The global motorcycle sensors market is forecasted to grow by 13.41% between 2017 and 2021, according to the Global Motorcycle Sensors Market report. The 100+ page report covers sensors based on region and geography, with the 13.41% figure based on a CAGR basis.

Oxygen monitoring sensors are expected to grow as motorcycles become more “electronic,” incorporating more sensors and electronic components. Oxygen sensors are expected to become more advanced to provide a better air-fuel ratio to provide better performance and fuel efficiency.

Autonomous motorcycles are expected to rise in the next four-year period, leading to a higher demand in sensors.

Safety sensors are incorporated into motorcycle designs to lower the risk of accidents and death. “In 2015, there were 8,181 motorcycle accidents in Texas, including 454 crashes that involved fatalities. Last year, 459 people lost their lives in motorcycle accidents in Texas, which means that around 5.5 percent of motorcycle accidents involve fatalities,” states Reyna Injury Law.

An increase in electronic components per motorcycle are seen as a key factor behind the industry’s growth. Improper tuning of sensors is forecast to be the industry’s biggest hurdle, impeding the riding experience of drivers.

Key vendors outlined in the report include DENSO, Robert Bosch and Sensata Technologies. NGK Spark Plugs, Valeo, Avago and CTS, among a dozen other vendors, will benefit from the market growth the most.

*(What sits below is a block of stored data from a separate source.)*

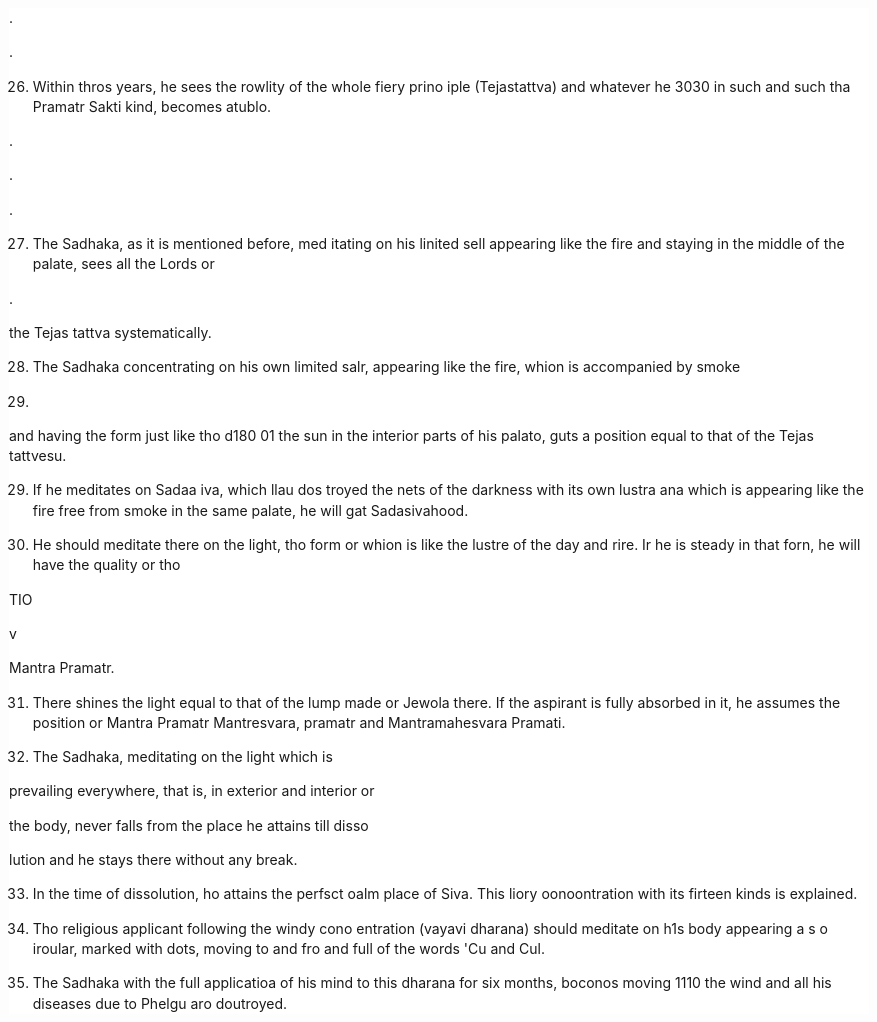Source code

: . 

. 

26. Within thros years, he sees the rowlity of the whole fiery prino iple (Tejastattva) and whatever he 3030 in such and such tha Pramatr Sakti kind, becomes atublo. 

. 

. 

. 

27. The Sadhaka, as it is mentioned before, med itating on his linited sell appearing like the fire and staying in the middle of the palate, sees all the Lords or 

. 

the Tejas tattva systematically. 

28. The Sadhaka concentrating on his own limited salr, appearing like the fire, whion is accompanied by smoke 

120. 

and having the form just like tho d180 01 the sun in the interior parts of his palato, guts a position equal to that of the Tejas tattvesu. 

29. If he meditates on Sadaa iva, which llau dos troyed the nets of the darkness with its own lustra ana which is appearing like the fire free from smoke in the same palate, he will gat Sadasivahood. 

30. He should meditate there on the light, tho form or whion is like the lustre of the day and rire. Ir he is steady in that forn, he will have the quality or tho 

TIO 

v 

Mantra Pramatr. 

31. There shines the light equal to that of the lump made or Jewola there. If the aspirant is fully absorbed in it, he assumes the position or Mantra Pramatr Mantresvara, pramatr and Mantramahesvara Pramati. 

32. The Sadhaka, meditating on the light which is 

prevailing everywhere, that is, in exterior and interior or 

the body, never falls from the place he attains till disso 

lution and he stays there without any break. 

33. In the time of dissolution, ho attains the perfsct oalm place of Siva. This liory oonoontration with its firteen kinds is explained. 

34. Tho religious applicant following the windy cono entration (vayavi dharana) should meditate on h1s body appearing a s o iroular, marked with dots, moving to and fro and full of the words 'Cu and Cul. 

35. The Sadhaka with the full applicatioa of his mind to this dharana for six months, boconos moving 1110 the wind and all his diseases due to Phelgu aro doutroyed.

Motorcycles will also get safer, according to the report. The news comes as Dainese reveals their D-Air intelligent airbag system. The system is integrated into the rider’s suit, jacket or vest, with a back protector housing the electronic components and sensors that power the system.

The system provides quick and accurate information to the rider through the use of GPS, gyroscopes and three accelerometers which track the rider’s safety. The sensors allow the vest to inflate the airbag within 30 – 45 milliseconds – a tenth of the time it takes to blink.

The technology, often used on professional racing, has been a focus of Dainese since 2000. The company’s technology can be incorporated into motorcycle jackets and skiing suits.

Dainese’s algortihm will gather massive amounts of data, with the algorithm triggering 800 times per second while the rider is in motion. The data will be used to determine when or if the airbags should be deployed.

Drivers will also have access to an accompanying app, which will allow for a complete analyzation of the rider’s data, including speed and movement. The D-air system incorporates a 3D airbag into the jacket which inflates to 5cm and reduces transferred force by 85%.